Configure Hadoop as Dataphin Compute Engine via EMR or CDH - Dataphin

Before initiating data development in a project space, it is necessary to configure the Dataphin instance's compute engine. Once configured, the system allows the addition of corresponding compute resources to the project space, thus providing essential computing and storage capabilities. This topic describes the steps to set Hadoop as the compute engine in the Dataphin system.

Prerequisites

The system metadata initialization must be complete. For more information, see using Hadoop as the metadata warehouse compute engine for metadata warehouse initialization.

Procedure

Log on to the Dataphin console with a super administrator account.
Navigate to Management Center > System Settings from the top menu bar on the Dataphin home page.

In the Compute Settings section, select a Hadoop type compute engine and configure its parameters.

Hadoop-based compute engines include Alibaba Cloud E-MapReduce 3.x, Alibaba Cloud E-MapReduce 5.x, and CDH 5.x.

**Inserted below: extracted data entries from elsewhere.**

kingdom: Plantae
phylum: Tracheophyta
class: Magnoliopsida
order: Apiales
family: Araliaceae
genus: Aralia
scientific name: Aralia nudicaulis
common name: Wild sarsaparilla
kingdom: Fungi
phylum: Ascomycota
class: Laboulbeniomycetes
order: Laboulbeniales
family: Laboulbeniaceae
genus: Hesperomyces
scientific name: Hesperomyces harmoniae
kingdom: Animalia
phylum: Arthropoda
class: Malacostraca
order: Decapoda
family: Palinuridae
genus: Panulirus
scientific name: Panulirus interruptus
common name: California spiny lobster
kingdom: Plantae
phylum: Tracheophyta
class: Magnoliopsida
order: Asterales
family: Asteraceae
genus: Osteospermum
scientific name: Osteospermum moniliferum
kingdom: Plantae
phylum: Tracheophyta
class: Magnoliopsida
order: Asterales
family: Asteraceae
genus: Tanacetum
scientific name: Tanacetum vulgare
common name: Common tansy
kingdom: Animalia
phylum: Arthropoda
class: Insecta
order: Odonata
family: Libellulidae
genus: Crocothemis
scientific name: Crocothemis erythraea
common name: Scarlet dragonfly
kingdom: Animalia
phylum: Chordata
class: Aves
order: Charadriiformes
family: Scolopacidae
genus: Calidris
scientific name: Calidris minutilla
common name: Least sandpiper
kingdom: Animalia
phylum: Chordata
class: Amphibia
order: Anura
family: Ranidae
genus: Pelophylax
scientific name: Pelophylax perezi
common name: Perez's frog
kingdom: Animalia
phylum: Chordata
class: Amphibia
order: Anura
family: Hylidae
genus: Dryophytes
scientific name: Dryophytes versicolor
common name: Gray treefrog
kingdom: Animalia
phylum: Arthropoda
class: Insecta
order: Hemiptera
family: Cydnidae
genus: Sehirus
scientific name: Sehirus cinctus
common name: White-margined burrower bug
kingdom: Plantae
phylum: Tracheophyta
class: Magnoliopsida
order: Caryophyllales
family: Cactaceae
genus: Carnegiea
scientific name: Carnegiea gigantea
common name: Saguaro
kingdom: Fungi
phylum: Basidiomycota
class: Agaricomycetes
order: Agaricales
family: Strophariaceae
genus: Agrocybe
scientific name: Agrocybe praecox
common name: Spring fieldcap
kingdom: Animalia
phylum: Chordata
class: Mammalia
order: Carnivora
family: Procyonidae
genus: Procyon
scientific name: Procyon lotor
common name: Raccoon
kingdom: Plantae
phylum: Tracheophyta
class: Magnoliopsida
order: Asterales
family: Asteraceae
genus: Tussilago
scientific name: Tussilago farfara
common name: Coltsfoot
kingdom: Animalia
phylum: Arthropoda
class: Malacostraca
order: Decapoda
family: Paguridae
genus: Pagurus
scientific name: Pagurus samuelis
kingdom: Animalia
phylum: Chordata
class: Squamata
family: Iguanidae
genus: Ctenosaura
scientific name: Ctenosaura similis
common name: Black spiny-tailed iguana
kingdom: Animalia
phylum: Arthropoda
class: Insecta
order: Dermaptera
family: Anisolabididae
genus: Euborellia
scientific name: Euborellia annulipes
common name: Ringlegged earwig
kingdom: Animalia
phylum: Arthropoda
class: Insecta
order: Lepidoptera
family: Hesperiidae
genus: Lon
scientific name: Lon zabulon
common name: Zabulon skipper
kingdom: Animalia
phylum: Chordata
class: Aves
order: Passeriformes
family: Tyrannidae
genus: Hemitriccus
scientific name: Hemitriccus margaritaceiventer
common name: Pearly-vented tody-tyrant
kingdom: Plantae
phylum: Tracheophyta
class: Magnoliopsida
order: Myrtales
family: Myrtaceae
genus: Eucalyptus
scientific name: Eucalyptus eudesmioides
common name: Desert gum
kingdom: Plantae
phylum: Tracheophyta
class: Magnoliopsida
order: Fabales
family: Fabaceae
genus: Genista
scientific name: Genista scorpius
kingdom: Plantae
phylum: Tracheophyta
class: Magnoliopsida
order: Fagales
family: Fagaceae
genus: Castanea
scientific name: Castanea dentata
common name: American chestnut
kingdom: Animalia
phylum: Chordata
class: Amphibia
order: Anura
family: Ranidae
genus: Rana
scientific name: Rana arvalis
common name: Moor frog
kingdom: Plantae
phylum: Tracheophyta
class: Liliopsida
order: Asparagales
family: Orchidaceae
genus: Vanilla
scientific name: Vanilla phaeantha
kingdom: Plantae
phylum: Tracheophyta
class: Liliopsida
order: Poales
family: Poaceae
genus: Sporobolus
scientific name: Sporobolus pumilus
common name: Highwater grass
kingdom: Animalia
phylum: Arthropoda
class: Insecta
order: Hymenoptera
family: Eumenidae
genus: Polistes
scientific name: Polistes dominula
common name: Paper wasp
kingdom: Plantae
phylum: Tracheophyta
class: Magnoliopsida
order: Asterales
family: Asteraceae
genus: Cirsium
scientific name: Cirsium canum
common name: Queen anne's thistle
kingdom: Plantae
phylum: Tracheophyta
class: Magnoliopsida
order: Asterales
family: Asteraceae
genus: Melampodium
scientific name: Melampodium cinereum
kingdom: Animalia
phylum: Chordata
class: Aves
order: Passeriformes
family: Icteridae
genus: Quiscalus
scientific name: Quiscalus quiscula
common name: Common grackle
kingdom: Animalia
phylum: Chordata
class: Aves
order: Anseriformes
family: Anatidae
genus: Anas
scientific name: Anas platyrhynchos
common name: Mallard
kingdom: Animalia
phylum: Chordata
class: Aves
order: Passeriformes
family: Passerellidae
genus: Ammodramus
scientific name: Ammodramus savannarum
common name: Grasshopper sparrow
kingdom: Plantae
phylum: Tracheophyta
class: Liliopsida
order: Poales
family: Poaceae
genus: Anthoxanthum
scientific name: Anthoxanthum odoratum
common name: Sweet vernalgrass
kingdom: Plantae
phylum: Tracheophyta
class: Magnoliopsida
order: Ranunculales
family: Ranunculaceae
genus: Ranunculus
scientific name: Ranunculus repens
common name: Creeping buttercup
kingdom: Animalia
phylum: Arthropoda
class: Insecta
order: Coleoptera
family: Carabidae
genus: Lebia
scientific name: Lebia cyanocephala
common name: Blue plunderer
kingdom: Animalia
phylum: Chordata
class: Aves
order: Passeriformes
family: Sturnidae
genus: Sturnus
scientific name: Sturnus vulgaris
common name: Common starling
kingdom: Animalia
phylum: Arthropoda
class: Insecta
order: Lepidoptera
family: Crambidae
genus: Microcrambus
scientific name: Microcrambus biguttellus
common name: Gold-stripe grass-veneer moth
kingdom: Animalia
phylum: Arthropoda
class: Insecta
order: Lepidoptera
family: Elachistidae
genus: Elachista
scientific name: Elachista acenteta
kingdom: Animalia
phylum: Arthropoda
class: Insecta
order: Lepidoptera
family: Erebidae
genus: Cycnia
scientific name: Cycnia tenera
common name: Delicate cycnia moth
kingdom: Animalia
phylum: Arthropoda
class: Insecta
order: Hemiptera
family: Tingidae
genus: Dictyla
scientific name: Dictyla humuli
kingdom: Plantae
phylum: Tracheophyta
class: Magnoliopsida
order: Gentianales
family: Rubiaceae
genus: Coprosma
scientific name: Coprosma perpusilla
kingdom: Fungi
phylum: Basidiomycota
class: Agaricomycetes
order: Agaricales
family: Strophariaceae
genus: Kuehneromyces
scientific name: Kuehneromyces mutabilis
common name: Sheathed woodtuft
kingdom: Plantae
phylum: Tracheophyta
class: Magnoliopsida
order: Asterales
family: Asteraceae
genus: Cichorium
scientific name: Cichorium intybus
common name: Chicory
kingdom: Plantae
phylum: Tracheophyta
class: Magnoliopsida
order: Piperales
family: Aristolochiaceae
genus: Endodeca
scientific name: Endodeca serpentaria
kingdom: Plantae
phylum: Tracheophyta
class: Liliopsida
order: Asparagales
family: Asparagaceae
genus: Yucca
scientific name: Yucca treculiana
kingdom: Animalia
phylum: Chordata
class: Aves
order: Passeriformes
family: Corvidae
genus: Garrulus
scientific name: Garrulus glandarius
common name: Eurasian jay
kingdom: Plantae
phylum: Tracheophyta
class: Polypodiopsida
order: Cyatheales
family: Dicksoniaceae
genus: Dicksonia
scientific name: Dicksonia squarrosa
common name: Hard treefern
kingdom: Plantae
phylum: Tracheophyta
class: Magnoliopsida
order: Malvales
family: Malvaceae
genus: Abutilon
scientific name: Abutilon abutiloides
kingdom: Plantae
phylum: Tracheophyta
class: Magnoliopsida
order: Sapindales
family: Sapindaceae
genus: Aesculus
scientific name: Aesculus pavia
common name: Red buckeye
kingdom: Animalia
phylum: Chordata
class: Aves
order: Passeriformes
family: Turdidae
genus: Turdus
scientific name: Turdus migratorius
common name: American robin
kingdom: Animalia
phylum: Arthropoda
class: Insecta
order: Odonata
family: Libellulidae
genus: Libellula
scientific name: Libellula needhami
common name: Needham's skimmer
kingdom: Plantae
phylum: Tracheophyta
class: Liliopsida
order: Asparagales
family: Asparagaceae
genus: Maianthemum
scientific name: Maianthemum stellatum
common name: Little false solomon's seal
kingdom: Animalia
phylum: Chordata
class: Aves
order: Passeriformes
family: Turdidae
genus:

Hadoop, CDH6.x, Cloudera Data Platform 7.x, and Huawei FusionInsight 8.x

Hadoop and AsiaInfo DP5.3 Hadoop.

Note

If you set the compute engine to Aliyun E-MapReduce 3.x Hadoop, Aliyun E-MapReduce 5.x Hadoop, CDH 5.x Hadoop, CDH 6.x Hadoop, Cloudera Data Platform 7.x, AsiaInfo DP5.3 Hadoop, or Huawei FusionInsight 8.x Hadoop, you only need to select the offline computing engine type. You do not need to configure the other parameters. After you save the compute engine type, click Configure Compute Cluster to add or configure a Hadoop cluster on the Planning > Compute Source > Manage Hadoop Cluster page.

Parameter	Description
NameNode	Hadoop allows the addition of multiple HDFS connection URLs within the same cluster. Metadata acquisition is successful as long as one URL is verified. For example, `host=192.xxx.xx.xxx,webUiPort=500xxx,ipcPort=80xx`.
Execution Engine	Choose the compute execution engine that best fits your business needs.

Click Save.

What to do next

Once the compute engine for the Dataphin instance is configured, the system enables the addition of corresponding compute resources to the newly created project space, thereby providing necessary computing and storage capabilities. For guidance on creating a project space and incorporating compute resources, see creating a general project.